In all your years studying the devil, what was the most surprising finding you stumbled onto? How many people trivialize radical evil.
One of the functions of the devil is to “demonize” people, parties, forces with which we don’t agree. How do you draw the line between the violence caused by the inevitable clash of conflicting interests and genuine evil? Demonization is a terrible problem. It may be the scariest thing about the current culture wars. For example, it’s hard for “pro-choice” and “pro-life” people not to consider each other essentially wicked. There have been many books on demonization. The Nazi demonization of Jews is the worst, but any book on demonization during the world wars shows that all sides used them crudely.
In your studies of good and evil, is it fair to say that the worst violence on the planet has been inflicted by people who were sure they were doing good, if not the lord’s work? Not having attended a religious school nor having been raised in a religious family, I don’t have these prejudices. I guess one could say that evil comes in small personal packages and big ideological packages. The idea of Hitchens and others that religions cause most violence is clearly and demonstrably false, given the violence conducted by atheists such as Hitler, Stalin, Mao, and Pol Pot. However, big ideological packages whether religious or atheist have done the most damage.
Why is the devil always so much more interesting and narrativly compelling figure than god? Yes, the old phrase is “The Devil always gets the best lines.” Why are news stories usually about something bad happening? Somehow be basically expect things to go right and so are more interesting when they don’t.
Why is the devil always a man?

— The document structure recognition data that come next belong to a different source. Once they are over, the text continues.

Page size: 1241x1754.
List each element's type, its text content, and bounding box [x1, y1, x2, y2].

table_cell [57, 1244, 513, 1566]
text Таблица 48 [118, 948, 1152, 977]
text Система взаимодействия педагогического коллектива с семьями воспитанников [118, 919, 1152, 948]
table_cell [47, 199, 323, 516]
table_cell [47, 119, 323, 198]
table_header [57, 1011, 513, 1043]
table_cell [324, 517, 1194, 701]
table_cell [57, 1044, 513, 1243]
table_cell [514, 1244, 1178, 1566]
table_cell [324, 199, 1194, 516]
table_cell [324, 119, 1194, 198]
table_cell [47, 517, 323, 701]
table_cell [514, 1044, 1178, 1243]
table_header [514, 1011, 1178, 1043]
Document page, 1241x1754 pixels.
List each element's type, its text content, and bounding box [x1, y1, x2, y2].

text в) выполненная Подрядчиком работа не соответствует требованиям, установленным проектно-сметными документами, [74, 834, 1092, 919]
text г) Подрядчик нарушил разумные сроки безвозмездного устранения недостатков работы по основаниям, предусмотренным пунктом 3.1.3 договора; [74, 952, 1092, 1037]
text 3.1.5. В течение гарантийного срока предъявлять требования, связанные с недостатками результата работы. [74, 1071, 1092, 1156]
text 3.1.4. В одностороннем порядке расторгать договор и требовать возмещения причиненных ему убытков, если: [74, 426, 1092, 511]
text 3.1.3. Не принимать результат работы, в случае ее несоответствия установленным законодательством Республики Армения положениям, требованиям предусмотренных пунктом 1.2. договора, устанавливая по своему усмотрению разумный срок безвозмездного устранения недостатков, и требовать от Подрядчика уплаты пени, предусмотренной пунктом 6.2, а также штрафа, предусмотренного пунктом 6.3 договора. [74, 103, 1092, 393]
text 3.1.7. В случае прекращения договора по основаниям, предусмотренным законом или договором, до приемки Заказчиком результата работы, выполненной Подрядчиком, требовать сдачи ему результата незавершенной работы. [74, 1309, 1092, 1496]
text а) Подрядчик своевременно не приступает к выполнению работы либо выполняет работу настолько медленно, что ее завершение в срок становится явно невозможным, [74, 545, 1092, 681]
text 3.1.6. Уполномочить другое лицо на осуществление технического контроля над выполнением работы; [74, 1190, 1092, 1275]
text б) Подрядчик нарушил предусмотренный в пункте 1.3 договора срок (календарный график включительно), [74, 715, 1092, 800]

Theologically the devil is a fallen angel and so neither male nor female. However, he is almost always (there are a few exceptions) portrayed as male. And that is true of Christianity, Islam, Orthodox Judaism, and some varieties of Buddhism. I’ve never known the answer to this simple question. One guess, but guess only, is that most civilizations tend to see the male as more powerful than the female.
Why aren’t there organized religions that worship the devil? There’s at least one: Satanism. Some of them seem to take it seriously.
What are some of your favorite words for the devil? Satan’s the obvious one. Lucifer and Mephistopheles are also common.
Are there lots of origin stories for how the devil got that way? In Buddhism, Mara is the spirit that tempts Buddha. In Judaism, Christianity, and Islam, the devil is a powerful spirit who became evil by preferring himself to God. In some religions, notably in many ancient ones, gods are seen as BOTH good and evil. In one religion, Zoroastriaism, there are two gods, an evil one and a good one.
Any depictions of the devil in pop culture that you find especially powerful/disturbing–the joker as portrayed by Heath Ledger in Batman comes to mind. The most convincing and therefore disturbing to me is Al Pacino in The Devil’s Advocate.
Why is it that on Halloween more people dress up as big breasted women of loose morals than they do the devil? What does that say about our culture? I haven’t any idea 🙂
What are you doing this Halloween. and what did you dress up as the last year you dressed up for anything on halloween? The last time I dressed up for Halloween was about 40 years ago when I went to a party dressed as Mao Zedong.
Do all societies have a devil figure? Most do. Muslims have Iblis, Buddhists Mara, and so on. (In the current culture wars, maybe Fox and MSNBC play the role, depending on which side you’re on.)